“Soul soul for a souling cake
I pray you, missis, for a souling cake
Apple or pear, plum or cherry
Anything to make us merry …”
Here is a cool custom to boost your Catholic Identity Quotient for this super Catholic day, All Souls.
Someone sent a link to a recipe for “Soul Cake”. Here is the intro:
Soul Cake recipe is from the Cheshire region, on the border with North Wales. A Soul Cake (or Souling Cake) is a small round cake, like a biscuit, which is traditionally made for All Souls’ Day (the 2nd November, the day after All Saint’s Day) to celebrate the dead. These plain cakes, often simply referred to as souls, were given out to the soulers, children and the poor, (beggars) who would go from door to door during this period saying prayers and singing psalms and songs for the dead.
Traditionally each cake eaten would represent a soul being freed from Purgatory. The practice of giving and eating soul cakes is often seen as the origin of modern day Trick or Treating, which now falls on Halloween (two days before All Souls’ Day). The tradition of ‘souling’ and giving out Soul Cakes on All Soul’s Day originated in Britain and Ireland hundreds of years ago, from giving out bread on All Souls’ Day during the devout Middle Ages….

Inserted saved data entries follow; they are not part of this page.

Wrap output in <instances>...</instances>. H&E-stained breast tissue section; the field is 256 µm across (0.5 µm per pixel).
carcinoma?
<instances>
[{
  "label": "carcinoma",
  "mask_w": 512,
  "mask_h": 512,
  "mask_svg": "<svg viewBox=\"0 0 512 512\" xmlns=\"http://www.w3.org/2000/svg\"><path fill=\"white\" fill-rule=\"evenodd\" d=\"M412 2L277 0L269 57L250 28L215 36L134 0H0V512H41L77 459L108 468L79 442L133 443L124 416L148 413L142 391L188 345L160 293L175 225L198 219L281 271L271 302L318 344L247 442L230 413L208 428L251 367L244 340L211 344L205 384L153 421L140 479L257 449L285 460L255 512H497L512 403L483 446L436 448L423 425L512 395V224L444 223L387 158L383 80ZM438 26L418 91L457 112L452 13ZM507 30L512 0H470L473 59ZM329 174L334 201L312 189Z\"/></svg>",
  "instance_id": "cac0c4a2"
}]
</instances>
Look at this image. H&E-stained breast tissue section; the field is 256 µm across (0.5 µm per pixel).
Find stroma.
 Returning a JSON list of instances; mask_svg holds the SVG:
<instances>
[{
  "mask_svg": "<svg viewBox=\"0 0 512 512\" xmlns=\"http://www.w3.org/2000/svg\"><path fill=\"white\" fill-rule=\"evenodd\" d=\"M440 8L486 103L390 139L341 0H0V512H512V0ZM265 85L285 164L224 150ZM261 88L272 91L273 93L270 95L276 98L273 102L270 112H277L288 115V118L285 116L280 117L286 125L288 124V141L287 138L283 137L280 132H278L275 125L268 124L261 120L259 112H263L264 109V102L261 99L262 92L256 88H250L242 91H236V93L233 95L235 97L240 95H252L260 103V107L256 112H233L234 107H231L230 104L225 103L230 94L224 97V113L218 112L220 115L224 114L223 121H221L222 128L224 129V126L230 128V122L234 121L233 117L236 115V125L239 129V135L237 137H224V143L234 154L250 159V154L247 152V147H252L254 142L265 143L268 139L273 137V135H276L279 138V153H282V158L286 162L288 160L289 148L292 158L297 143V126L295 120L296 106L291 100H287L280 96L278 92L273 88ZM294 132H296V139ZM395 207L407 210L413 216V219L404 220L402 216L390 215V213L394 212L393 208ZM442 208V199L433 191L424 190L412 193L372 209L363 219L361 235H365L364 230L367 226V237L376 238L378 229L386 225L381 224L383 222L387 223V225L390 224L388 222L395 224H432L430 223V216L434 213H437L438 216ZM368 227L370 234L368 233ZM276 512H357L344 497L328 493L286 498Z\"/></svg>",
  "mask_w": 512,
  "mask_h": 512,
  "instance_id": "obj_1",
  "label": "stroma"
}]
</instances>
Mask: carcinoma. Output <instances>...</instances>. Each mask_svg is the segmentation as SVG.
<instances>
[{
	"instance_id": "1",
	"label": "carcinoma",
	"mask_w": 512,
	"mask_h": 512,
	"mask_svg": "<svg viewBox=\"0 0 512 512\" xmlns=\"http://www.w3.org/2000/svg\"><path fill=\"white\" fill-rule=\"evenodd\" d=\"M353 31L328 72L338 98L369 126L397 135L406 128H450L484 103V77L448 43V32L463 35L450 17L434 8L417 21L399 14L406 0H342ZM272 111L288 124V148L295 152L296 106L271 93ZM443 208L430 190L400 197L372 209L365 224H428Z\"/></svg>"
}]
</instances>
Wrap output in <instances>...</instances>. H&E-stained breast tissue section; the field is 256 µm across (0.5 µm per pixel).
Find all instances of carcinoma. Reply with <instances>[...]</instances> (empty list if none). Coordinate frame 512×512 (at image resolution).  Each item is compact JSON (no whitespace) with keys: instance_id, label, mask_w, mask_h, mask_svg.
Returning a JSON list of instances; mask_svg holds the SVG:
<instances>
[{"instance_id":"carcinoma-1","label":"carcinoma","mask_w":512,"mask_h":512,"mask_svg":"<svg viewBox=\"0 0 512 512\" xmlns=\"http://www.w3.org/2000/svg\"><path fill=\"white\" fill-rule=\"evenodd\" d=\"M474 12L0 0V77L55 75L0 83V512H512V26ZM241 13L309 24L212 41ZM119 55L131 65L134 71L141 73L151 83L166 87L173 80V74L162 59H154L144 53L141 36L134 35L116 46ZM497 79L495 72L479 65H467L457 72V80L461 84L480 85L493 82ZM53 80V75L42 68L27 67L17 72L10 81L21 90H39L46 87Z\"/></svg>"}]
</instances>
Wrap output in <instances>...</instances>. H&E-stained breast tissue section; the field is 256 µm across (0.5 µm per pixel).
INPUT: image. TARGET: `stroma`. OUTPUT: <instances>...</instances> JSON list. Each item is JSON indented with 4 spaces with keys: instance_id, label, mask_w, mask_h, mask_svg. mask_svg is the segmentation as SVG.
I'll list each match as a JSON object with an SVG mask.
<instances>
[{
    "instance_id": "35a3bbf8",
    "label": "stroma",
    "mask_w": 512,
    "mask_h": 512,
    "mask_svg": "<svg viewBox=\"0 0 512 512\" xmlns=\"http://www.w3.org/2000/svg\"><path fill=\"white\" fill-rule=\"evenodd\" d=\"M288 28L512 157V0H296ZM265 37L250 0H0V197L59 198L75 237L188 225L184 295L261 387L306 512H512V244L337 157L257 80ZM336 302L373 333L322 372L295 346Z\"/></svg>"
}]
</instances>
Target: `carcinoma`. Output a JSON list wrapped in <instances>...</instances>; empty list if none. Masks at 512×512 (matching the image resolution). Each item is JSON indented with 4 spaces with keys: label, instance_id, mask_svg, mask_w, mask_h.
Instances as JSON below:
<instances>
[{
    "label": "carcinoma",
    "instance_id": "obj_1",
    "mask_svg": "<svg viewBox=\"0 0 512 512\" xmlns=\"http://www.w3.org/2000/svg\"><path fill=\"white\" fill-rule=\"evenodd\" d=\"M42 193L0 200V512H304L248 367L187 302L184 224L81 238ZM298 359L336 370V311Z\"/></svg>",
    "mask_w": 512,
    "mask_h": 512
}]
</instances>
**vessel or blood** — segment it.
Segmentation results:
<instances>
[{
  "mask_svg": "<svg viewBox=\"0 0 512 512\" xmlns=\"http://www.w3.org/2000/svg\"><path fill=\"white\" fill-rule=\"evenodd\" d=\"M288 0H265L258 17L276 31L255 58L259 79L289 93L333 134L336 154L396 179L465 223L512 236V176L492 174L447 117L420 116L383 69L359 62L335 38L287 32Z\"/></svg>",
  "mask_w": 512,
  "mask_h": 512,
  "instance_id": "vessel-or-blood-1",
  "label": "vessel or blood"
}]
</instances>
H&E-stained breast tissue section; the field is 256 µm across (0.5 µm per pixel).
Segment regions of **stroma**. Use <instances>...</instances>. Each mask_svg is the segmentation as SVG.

There is also a link to Catterning Cake, equally interesting. They are for St. Catherine’s Day on 25 November and are named either after St. Catherine of Alexandria or perhaps for Catherine of Aragon (in which case I might include some pomegranate).
If someone makes Souling Cakes today, All Souls, please take photos and give us a review!
There are photos and step by step directions.
Don’t you think some Mystic Monk Coffee or Tea would go well with these?
A reader sent this photo and note!
Dear Fr. Zuhlsdorf,
I made the soul cakes with a blend of gluten-free flours and dairy-free margarine in place of the butter, to suit my dietary restrictions. They were shared around, and many prayers offered up for the souls in purgatory as a result. A lovely tradition, and a delicious recipe.